Prince of Thorns

“We should have seen something by now,” Makin said.

I looked back over my shoulder. The ugly bulk of Mount Honas made a black fist against the sky, the Castle Red cradled in its grip. Behind us the brothers straggled, a line of vagabonds labouring down the slope.

“This death walks softly, Makin,” I said. “An invisible hand with fatal fingers.” I gave him a grin.

“Finding every baby in its crib?” Distaste thinned Makin’s thick lips.

“Would you rather it were Rike that found them, or Row?” I asked. I set a hand to his shoulder, gauntlet to breastplate, both smeared with the grey mud from our escape tunnel. He had it in his hair too, drying on black curls.

“You seem troubled of late, old friend,” I said. “The past sins weigh so heavy that you’re afraid to add more?”

I noticed that we stood nearly of a height, though Makin was a tall man. Another year’s growth and he’d be tilting his head to meet my gaze.

“Sometimes you almost fool me, you’re that good, Jorg.” He sounded weary. I could see the web of fine lines around the corners of his eyes. “We’re not old friends. A little over three years ago you were ten. Ten! Maybe we’re friends, I can’t tell, but ‘old’? No.”

“And what is it that I’m so good at?” I asked.

He shrugged. “Playing a role. Filling in for lost years with that intuition of yours. Replacing experience with genius.”

“You think I have to be old to think with an old head?” I asked.

“I think you need to have lived more to truly know a man’s heart. You need to have made more transactions in life to know the worth of the coin you spend so freely.” Makin turned to watch the column close on us.

Rike came into view at the rear of the line, cresting a ridge, black against a dawn-pale sky. Behind him the clouds ran out in ribbons, the dirty purple of a fresh bruise, reaching for the west. Bandages on his upper arm, and around his brow, flapped in the breeze.

Something tickled at me, the ghosts of whispers, colder than the wind.

Makin turned to go.

“Wait—”

Screams now. The terror of those already dead.

No sound came, but Mount Honas lifted, like a giant drawing breath. A light woke beneath the rock, bleeding incandescence through spreading fissures. In one moment, the mountain vanished, thrown at heaven in a spiralling inferno. And, somewhere within that gyre, every stone of the Castle Red, from deepest vault to tower high.

A brilliance took all glory from the morning, making a pale wash of the land. Rike became a flicker of shadow against the blinding sky. I felt the hot kiss of that distant fury, like sunburn on my cheeks.

What burns so bright cannot endure. The light failed, leaving us in shadow, the kind of darkness that precedes a squall. I saw the storm’s outriders, newborn ghosts, driven before the rage. I watched them sweep out across the land, like the ripple from a pond-thrown stone, a grey ring where rock became dust, racing fast as thought. The sky rippled too, the ribbon-cloud now whips for the cracking.

“Dear Jesu.” Makin left his mouth open, though he had no more words.

“Run!” Burlow’s shout sounded oddly mute.

“Why?” I spread my arms to welcome the destruction.

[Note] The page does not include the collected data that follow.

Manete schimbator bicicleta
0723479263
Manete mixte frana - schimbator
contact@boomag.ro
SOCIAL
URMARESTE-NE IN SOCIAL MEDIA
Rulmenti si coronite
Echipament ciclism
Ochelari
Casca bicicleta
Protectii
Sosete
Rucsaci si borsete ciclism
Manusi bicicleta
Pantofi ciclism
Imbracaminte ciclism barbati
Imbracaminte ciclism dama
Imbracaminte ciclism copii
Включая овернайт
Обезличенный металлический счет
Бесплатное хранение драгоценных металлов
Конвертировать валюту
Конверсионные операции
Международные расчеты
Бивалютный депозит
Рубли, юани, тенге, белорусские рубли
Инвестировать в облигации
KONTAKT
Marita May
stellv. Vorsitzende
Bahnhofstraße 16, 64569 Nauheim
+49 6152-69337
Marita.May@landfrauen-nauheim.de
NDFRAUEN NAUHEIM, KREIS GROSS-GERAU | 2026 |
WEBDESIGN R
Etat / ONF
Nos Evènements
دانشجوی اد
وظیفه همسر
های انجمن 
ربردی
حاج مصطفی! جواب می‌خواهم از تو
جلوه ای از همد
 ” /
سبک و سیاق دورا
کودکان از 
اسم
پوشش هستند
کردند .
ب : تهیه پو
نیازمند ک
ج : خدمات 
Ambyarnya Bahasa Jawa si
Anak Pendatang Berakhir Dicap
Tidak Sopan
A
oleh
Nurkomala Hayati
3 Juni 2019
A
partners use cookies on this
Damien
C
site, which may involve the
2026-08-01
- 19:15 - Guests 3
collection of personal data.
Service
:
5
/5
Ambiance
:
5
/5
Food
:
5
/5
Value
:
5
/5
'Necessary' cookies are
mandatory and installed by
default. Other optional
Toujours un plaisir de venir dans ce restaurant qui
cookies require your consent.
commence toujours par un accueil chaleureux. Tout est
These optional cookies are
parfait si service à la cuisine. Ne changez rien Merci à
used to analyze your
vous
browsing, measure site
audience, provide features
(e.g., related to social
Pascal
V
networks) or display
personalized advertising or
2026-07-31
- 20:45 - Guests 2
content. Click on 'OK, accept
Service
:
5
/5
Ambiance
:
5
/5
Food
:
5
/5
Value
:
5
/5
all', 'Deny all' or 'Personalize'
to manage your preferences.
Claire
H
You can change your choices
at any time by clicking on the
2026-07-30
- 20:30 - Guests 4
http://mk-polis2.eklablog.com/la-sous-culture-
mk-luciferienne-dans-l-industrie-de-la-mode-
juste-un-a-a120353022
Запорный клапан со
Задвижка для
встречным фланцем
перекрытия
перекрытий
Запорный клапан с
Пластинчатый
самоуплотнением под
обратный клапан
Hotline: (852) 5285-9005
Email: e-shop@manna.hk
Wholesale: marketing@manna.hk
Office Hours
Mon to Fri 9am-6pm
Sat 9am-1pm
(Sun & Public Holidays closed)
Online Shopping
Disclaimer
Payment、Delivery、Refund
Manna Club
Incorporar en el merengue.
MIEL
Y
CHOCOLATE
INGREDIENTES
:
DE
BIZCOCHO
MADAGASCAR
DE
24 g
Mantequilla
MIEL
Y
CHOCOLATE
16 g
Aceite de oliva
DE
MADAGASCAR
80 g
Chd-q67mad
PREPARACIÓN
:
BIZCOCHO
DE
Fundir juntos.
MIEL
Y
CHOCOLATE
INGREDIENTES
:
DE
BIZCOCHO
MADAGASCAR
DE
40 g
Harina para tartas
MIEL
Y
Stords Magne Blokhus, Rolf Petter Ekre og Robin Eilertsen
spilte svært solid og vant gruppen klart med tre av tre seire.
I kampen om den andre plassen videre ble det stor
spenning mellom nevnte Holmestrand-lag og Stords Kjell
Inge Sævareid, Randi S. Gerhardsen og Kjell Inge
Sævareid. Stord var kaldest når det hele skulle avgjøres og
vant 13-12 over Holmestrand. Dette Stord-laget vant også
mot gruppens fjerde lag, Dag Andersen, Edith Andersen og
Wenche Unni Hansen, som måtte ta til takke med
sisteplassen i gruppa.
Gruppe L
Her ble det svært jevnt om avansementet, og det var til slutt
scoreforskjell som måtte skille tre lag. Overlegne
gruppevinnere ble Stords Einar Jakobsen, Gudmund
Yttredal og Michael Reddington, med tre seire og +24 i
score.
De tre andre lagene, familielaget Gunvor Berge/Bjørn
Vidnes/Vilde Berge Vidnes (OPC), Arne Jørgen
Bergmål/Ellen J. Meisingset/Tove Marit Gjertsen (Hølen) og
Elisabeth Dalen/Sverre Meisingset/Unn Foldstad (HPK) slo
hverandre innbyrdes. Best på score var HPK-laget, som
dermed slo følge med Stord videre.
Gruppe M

We had nowhere to run.

I watched the brothers fall. Time ran slow and the blood pulsed cold in my veins. Between two beats of my heart, the blast cut them all down, Rike first, lost beneath the grey maelstrom, a child before an ocean breaker. The hot wind took my feet. I felt the dead flow through me, and tasted the bitter gall of necromancer blood once more.

For a time I floated, like smoke above the slaughter.

I lay in nothing. I knew nothing. A peace deeper than sleep, until . . .

“Oh! Bravo!” The voice cut into me, too close, and somehow familiar. “Now is the winter of our Hundred War made fearsome summer by this prodigal son.” His words flowed like rhyme, and carried strange accents.

“You maul Shakespeare worse than you abuse his mother tongue, Saracen.” This a woman, velvet and rich.

Just run.

“He has woken a Builders’ Sun, and you make jokes?” A child spoke, a girl.

“You’re not dead yet, child? With the mountain levelled into the valley?” The woman sounded disappointed.

“Forget the girl, Chella. Tell me who stands behind this boy. Has Corion grown weary of Count Renar and taken a new piece to the board? Or has the Silent Sister shown her hand at last?”

Sageous! I knew him.

“She thinks to win the game with this half-grown child?” The woman laughed.

And I knew her too. The necromancer.

“I sent you to Hell, with the Nuban’s bolt through your heart, bitch,” I said.

“What in Kali’s n—”

“He hears us?” She cut across him, Chella, I knew her voice, the only corpse ever to make me rise.

I hunted for them, there in the smoke.

“No, it’s not possible,” Sageous said. “Who stands behind you, boy?”

I could find nothing in the swirl of blindness enfolding me.